Oncoscore 39. IDC; 1.4 cm; Grade 3 (8/9 Nottingham - tubular got a 2). No LVI. 0/1 SNB. No node involvement. Brca2+ ER+PR+ (barely) Her2- on FISH. Ki67 60%+ (The MO didn't consider Ki67...that was done at the biopsy lab elsewhere.)

I had the AC/T then C in 2012. I only found one other woman that would have gotten that combo, here, but she had ovarian cancer and Carboplatin 15 years previous, so could not get carobplatin again (at Dana Farber). Another brca woman was going to MD Anderson and asked about it and they said no - not protocol. I'm please to hear that my MO was ahead of the curve on the Carboplatin in my situ (he admitted he was "going off the reservation"), but curious when did this become more routine for TN? In my case, not TN, but brca got me the Carboplatin.

lisey - the only information you will get from Mammaprint is a high or low classification, there is no intermediate or middle ground - that is why some oncologists like to use it as a tie breaker when you have an intermediate result on Oncotype. You will also receive a reconfirmation of your hormonal receptors and Her2 status. There is no specific recommendation about a chemo regimen included in the testing, that decision should be made by your oncologist based on all of your testing and pathology. My guess on why your MO is recommending TCx4 is because you have a small tumor, node negative, intermediate grade, and had a mastectomy. The crap shoot of chemo has to be a weighing of potential benefit versus potential harm. If your tumor was larger, you had node involvement, a higher grade, or were TN or Her2+ a more complex regimen of three drugs and a longer course of treatment might be warranted.

Here is a link to what a sample Mammaprint report looks like:

http://www.agendia.com/wp-content/uploads/2013/05/AGE594_US_Mamma_Under61_lowV2_UPDATED.pdf

SpecialK, can you tell me if the tumor cell percentage shown on the mammaprint is the same thing as the K167 on the pathology report. Thanks.

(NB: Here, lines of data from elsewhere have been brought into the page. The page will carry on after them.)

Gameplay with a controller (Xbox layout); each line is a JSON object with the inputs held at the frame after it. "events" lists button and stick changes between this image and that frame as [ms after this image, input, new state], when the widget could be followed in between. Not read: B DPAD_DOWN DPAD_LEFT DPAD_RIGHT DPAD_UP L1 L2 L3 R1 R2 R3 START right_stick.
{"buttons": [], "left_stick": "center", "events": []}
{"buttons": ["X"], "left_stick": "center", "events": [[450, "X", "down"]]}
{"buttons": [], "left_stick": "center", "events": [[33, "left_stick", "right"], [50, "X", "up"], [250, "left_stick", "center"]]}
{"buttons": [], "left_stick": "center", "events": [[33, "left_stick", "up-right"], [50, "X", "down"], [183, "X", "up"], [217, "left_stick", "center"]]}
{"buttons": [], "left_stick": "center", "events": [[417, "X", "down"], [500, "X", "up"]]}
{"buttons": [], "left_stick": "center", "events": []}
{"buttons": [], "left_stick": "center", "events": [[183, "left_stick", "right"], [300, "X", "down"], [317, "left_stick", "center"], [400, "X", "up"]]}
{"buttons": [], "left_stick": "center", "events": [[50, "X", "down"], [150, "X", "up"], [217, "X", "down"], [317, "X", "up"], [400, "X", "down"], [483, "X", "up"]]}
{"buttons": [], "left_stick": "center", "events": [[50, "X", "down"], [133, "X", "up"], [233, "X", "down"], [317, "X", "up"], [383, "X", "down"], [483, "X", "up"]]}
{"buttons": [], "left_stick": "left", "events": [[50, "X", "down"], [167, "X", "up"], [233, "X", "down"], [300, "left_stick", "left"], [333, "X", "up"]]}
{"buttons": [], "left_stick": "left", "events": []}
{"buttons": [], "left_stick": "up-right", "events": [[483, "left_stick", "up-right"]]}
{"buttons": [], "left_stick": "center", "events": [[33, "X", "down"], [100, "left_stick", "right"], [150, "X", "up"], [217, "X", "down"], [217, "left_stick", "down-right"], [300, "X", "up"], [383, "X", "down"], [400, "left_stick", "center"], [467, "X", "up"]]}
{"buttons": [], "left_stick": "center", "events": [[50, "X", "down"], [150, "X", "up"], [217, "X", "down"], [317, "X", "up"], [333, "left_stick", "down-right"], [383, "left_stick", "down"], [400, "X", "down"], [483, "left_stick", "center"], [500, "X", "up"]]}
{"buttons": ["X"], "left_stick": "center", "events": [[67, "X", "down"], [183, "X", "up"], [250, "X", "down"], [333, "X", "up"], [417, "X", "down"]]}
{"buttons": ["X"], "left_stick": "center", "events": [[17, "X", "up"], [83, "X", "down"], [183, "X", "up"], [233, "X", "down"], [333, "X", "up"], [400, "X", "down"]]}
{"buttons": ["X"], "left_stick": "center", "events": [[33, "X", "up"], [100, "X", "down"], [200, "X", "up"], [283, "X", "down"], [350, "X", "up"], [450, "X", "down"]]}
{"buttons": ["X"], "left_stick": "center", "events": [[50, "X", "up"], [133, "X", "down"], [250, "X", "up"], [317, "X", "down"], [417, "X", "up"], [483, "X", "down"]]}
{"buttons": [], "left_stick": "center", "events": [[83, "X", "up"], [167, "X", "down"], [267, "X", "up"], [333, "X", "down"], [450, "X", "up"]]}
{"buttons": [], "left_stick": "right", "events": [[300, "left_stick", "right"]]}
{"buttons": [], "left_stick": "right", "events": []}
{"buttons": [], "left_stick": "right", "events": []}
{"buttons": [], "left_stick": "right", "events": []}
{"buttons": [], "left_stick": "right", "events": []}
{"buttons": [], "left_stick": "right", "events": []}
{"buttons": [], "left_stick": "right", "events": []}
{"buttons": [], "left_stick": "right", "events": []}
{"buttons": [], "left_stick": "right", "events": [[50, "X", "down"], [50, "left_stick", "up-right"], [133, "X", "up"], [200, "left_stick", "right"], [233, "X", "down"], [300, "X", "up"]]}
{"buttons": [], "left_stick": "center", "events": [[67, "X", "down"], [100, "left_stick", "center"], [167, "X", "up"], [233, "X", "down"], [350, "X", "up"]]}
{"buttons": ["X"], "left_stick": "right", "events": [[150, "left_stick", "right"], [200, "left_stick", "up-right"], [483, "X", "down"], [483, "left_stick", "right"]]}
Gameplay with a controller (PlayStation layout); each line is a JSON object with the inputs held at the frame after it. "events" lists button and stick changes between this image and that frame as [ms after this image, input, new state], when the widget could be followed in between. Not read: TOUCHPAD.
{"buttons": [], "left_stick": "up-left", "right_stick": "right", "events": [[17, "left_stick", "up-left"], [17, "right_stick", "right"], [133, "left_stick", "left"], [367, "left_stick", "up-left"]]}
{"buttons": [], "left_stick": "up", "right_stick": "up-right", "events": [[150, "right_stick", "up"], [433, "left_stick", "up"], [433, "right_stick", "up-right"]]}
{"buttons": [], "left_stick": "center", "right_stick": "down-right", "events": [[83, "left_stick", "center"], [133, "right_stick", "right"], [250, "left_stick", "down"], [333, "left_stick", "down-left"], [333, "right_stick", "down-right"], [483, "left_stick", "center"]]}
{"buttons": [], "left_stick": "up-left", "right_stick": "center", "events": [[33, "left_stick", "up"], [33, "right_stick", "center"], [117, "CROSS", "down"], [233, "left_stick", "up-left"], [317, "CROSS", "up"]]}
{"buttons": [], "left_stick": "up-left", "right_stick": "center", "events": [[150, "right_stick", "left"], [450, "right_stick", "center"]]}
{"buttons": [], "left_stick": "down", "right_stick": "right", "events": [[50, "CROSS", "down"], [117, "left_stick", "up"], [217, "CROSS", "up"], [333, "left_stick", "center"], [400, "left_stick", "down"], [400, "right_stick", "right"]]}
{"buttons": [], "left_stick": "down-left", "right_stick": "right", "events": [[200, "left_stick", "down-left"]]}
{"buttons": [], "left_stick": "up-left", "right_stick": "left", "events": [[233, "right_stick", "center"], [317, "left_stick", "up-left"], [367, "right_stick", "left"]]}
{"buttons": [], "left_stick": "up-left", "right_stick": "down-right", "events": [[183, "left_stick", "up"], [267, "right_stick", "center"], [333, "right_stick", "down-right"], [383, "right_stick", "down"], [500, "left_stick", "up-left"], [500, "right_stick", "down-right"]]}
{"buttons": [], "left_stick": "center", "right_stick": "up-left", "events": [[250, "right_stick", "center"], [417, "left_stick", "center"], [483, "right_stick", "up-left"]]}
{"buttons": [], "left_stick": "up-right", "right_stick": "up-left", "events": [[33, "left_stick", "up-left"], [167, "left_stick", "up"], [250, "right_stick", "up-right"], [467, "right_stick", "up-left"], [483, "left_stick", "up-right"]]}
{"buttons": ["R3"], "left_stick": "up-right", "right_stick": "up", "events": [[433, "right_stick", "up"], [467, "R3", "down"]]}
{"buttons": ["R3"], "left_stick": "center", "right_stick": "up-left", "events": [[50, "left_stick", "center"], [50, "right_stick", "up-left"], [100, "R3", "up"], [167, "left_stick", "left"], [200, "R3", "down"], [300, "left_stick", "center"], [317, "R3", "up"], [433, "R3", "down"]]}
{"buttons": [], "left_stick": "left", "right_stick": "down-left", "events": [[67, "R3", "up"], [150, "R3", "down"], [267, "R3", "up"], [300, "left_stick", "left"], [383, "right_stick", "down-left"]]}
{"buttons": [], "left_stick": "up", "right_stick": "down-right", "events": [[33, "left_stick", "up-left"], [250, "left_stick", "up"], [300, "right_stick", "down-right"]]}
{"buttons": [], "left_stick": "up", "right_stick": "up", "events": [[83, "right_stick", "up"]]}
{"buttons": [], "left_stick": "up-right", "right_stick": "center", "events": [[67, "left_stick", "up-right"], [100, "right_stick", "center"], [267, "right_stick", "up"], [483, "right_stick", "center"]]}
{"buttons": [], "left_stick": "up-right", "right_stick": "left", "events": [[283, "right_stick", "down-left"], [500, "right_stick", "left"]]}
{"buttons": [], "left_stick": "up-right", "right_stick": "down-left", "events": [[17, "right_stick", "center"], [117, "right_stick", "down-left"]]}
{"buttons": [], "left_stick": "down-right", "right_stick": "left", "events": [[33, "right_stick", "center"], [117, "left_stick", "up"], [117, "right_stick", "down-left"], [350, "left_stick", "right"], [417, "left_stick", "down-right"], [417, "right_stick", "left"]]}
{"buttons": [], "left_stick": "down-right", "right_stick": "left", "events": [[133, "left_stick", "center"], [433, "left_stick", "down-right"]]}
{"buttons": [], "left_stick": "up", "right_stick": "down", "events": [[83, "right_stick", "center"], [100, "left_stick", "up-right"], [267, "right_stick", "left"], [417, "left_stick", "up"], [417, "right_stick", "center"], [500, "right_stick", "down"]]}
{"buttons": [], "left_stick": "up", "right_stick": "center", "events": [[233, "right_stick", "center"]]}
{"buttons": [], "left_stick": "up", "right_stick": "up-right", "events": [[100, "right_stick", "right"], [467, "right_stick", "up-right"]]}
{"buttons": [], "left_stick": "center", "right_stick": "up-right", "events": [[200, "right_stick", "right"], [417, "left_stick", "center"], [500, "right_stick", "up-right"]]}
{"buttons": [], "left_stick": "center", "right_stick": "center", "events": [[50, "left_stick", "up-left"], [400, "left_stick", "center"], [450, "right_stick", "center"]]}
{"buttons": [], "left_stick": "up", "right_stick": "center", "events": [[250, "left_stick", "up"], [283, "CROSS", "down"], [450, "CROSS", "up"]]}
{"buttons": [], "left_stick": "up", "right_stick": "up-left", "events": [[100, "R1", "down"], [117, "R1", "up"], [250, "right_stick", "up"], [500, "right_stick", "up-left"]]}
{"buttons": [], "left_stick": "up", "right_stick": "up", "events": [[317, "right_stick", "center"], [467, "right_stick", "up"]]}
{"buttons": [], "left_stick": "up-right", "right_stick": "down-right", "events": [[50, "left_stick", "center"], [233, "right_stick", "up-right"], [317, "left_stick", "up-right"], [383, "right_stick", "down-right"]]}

Quinn - here is some Carboplatin info:

http://www.medpagetoday.com/hematologyoncology/breastcancer/50925

http://www.breastcancer.org/research-news/triple-negative-may-have-new-tx-option

lisey - it is not that the Mammaprint is not as exact, it is that it is imparting slightly different information to a broader population of patients - it is an apples and oranges situation to some extent. Mammaprint looks at a much larger genetic profile than Oncotype, is less focused on receptors, but will give you definitive subtype info - not sure that would be worth the cost unless it was done instead of Oncotype if you have to pay out of pocket. Keep in mind that looking at mitosis or Ki67 are snapshots - on that slide or sample, not necessarily the whole tumor. That is why grade as a whole, node status, tumor size, etc should be considered factors. Also, important to note that endocrine therapy may offer more benefit than chemo for your stats. Did your MO run any numbers through Adjuvent or any other calculators to show you benefit percentages

Lisey - Have you considered a second opinion on the pathology? Johns Hopkibs will do it for a few hundred $$.